Rarely, oases are found to be completely devoid of animal life. Though peaceful in appearance, these groves are in truth lethal traps. An aberrant species of lash weeds (Monster Manual, 114, 120-121) is known to exist in the Amber Wastes, appearing to be a miniature form of palm tree, covered from top to bottom in branches of broad green leaves. To protect them from the arid climate the lethal weeds have evolved an insulating covering, which keeps water from escaping or entering. With this advantage the lash weeds are also capable of surviving completely submerged in water.

These abominable plants gather in groups of ten to twelve, always based around a body of water. Though capable of surviving normally on water and sunlight, the lash weeds crave animal carrion with which they fertilize their oasis, create new soil and expanding their tiny territory. The lash weeds have evolved a deadly hunting strategy, entrapping unsuspecting animals that approach the oasis. Desert lash weeds coordinate their attacks with the members of their grove, communicating with a haunting hooting noise. The grove allows its prey to reach the water and bend low for a drink before signalling the attack. Lash weeds emerge from the water in which they have been hiding and spray their blinding toxin. The remaining lash weeds on the perimeter use their entangle ability, trapping the creatures in a mass of grasping roots. The lash weeds then wade into melee with their spiny leaves, slaying their prey. The bodies are torn apart and distributed over the oasis.

Desert Lash Weed: CR 4; large plant; HD 2d8+12; HP 30; Init +1; Spd 10ft, swim 20ft; AC 13 (-1 size, +1 dex, +4 natural); Atk 4 whips +6 melee (1d4+1); SA entangle, spray poison; SQ Plant; AL N; SV Fort +7, Ref +2, Will +3; Str 18, Dex 12, Con 16, Int 4, Wiz 14, Cha 12. Skills: Listen +7, Spot +7

Combat: Desert lash weeds enter combat by releasing a spray of blinding poison and then entangling their opponents.
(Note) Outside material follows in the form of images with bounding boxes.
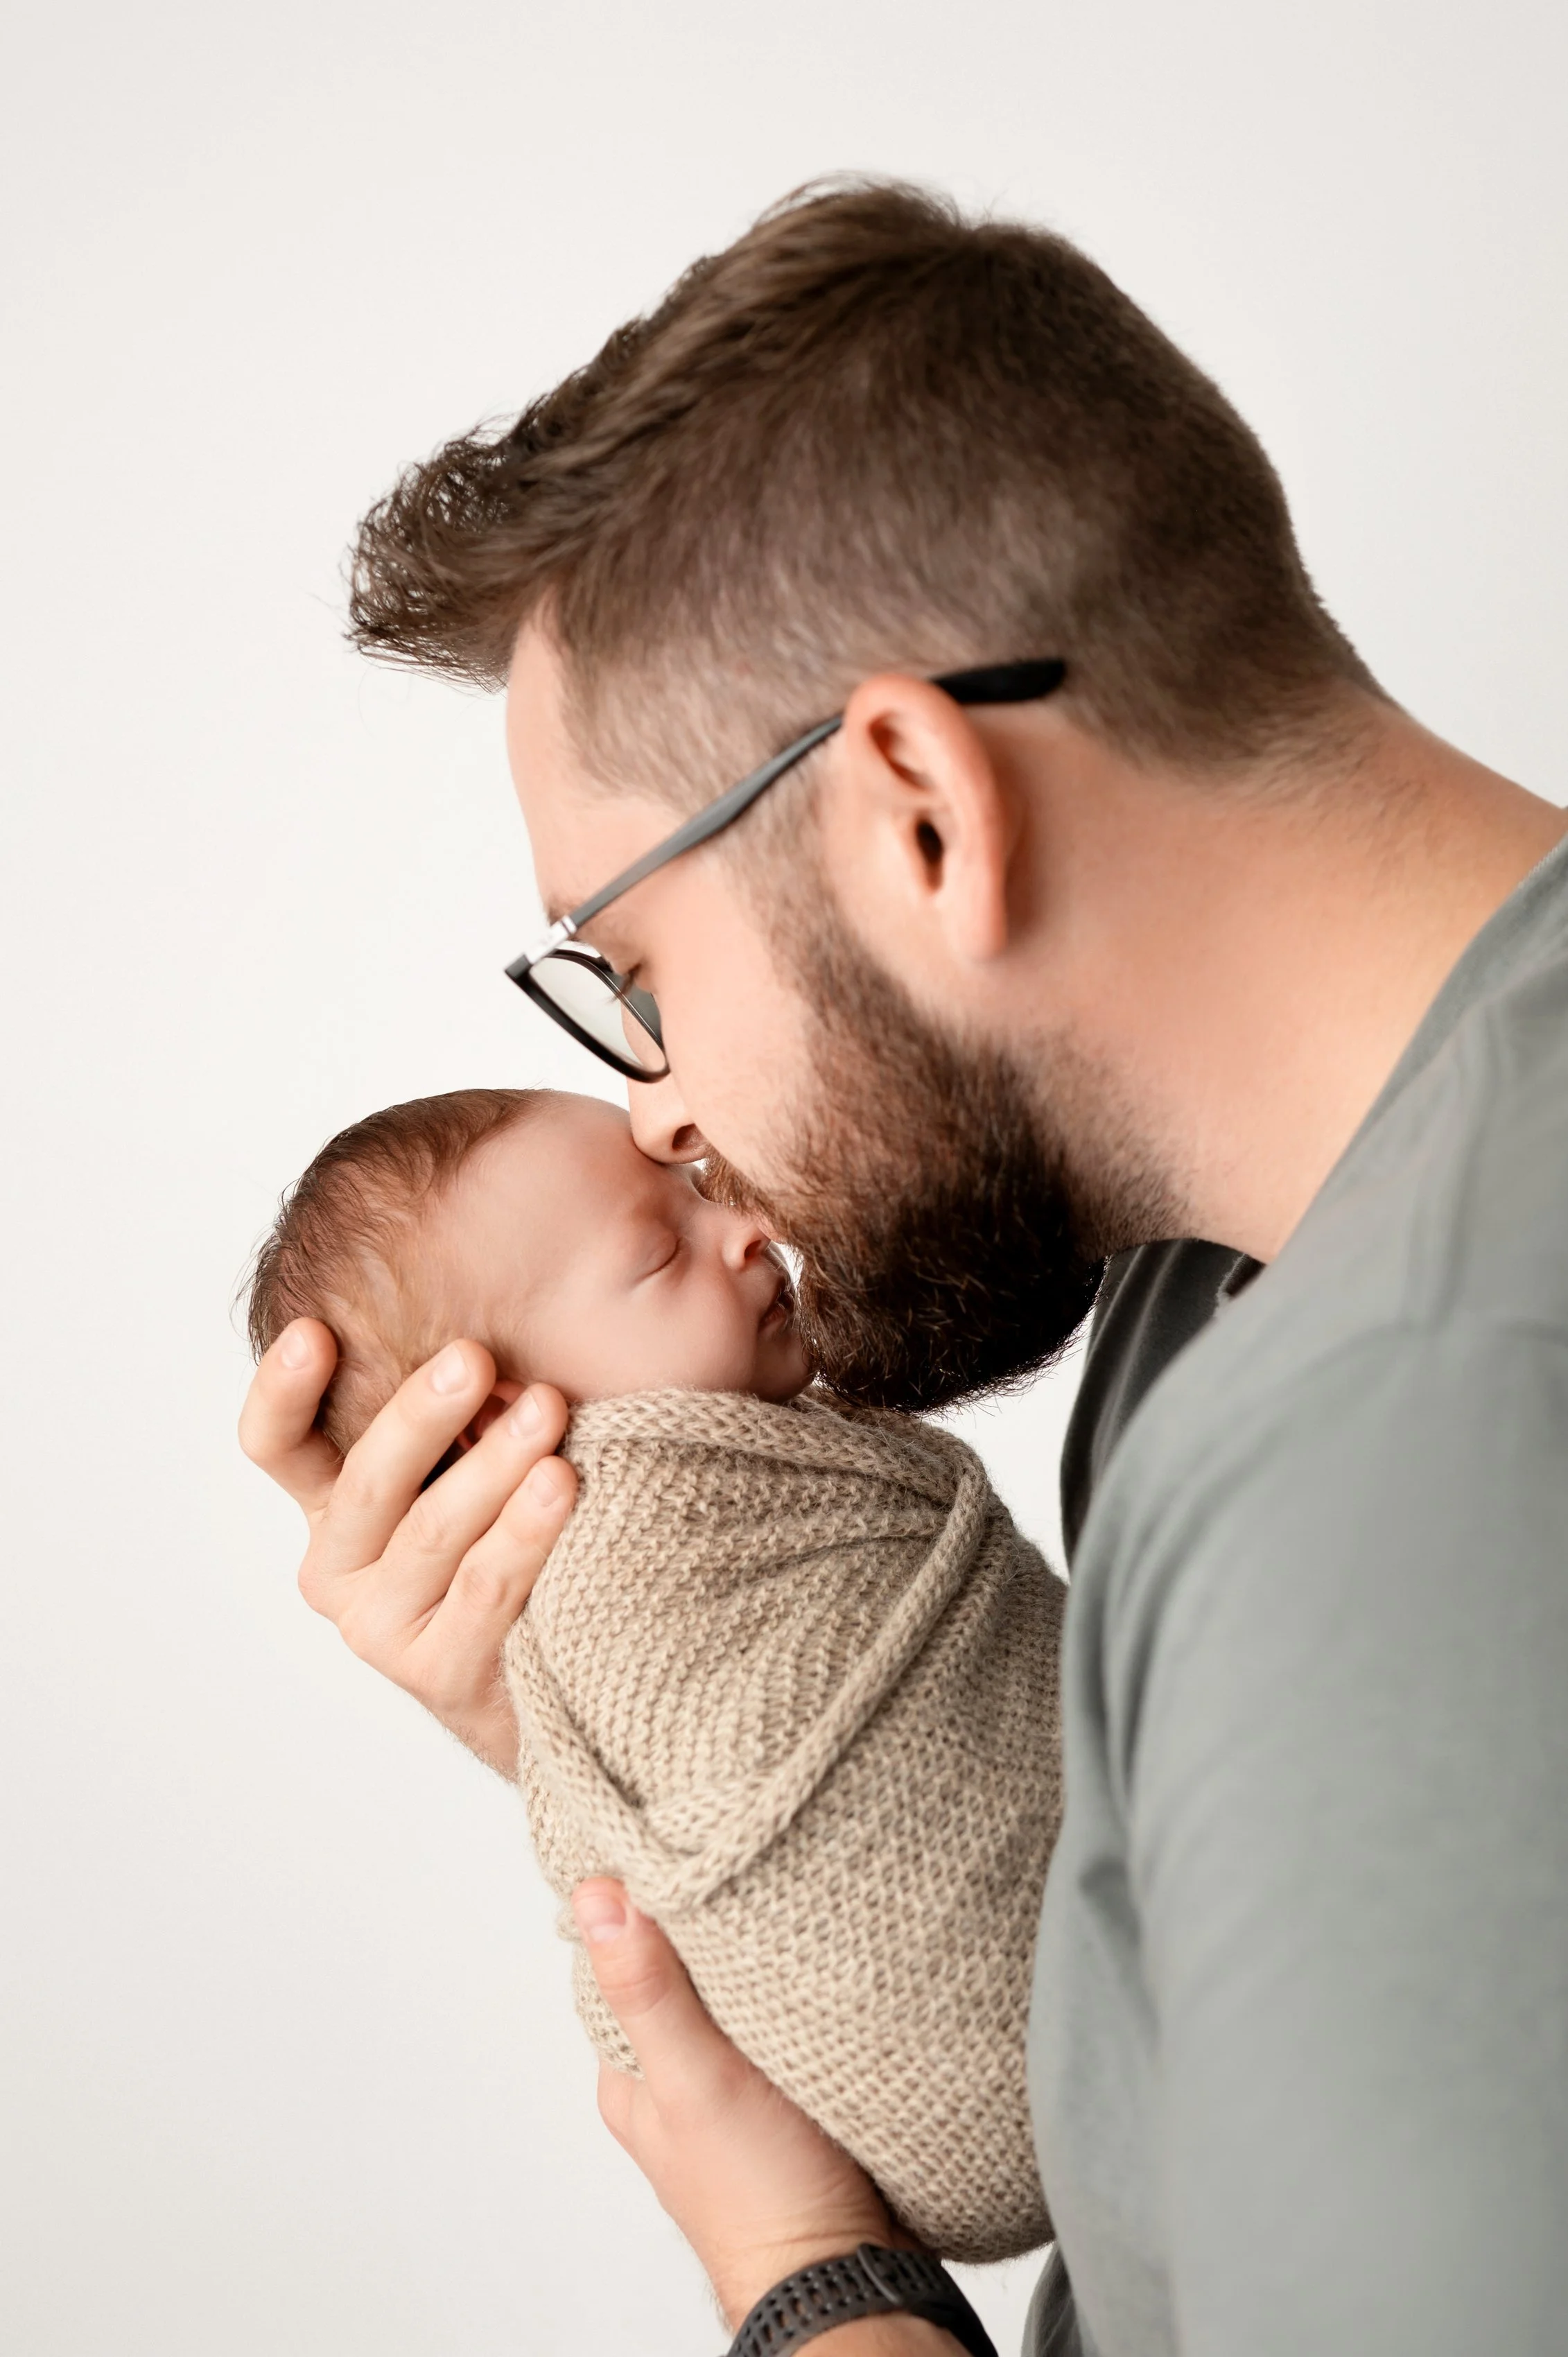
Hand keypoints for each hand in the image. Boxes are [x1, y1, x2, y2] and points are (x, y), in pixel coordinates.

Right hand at [238, 1317, 576, 1771]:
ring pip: (431, 1533)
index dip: (283, 1391)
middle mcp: (340, 1566)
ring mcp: (381, 1627)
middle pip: (366, 1481)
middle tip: (473, 1356)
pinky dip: (524, 1535)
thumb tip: (492, 1308)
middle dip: (421, 1414)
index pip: (278, 1445)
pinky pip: (483, 1590)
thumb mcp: (470, 1461)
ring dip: (492, 1467)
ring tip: (547, 1411)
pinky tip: (563, 1487)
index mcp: (334, 1505)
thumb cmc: (512, 1536)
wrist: (554, 1672)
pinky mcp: (436, 1673)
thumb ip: (464, 1400)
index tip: (313, 1331)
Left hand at [573, 1882, 958, 2350]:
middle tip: (743, 1879)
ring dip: (754, 1964)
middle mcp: (672, 2081)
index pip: (619, 1960)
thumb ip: (649, 1991)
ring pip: (729, 1999)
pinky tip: (816, 1978)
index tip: (677, 1853)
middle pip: (676, 1975)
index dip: (644, 1904)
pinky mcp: (782, 2100)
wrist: (845, 2273)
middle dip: (705, 1929)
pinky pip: (775, 2026)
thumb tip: (596, 1898)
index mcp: (631, 2074)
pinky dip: (790, 1998)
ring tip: (785, 1920)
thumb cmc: (763, 2195)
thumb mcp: (696, 2078)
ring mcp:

Once their enemies are blind and immobile they close to melee and slash at their prey with their spiny leaves. Lash weeds are slow and incapable of surviving outside of their oases, thus they never flee.

Entangle: Three times per day a desert lash weed may use the entangle spell as if cast by a third level druid. This ability can only be cast on an area of vegetation, excluding the desert surrounding the oasis. Spray Poison: A desert lash weed may spray a 10 ft cone of poison as a full attack action. This poison has a fortitude DC of 15, blinding any effected character for 1D4 days. This spray can be used only once every three hours.

Dark Vision: Unlike their temperate climate counterparts, a desert lash weed lacks tremorsence. To compensate, desert lash weed evolved light sensitive leaves, capable of dark vision with a range of 50 feet.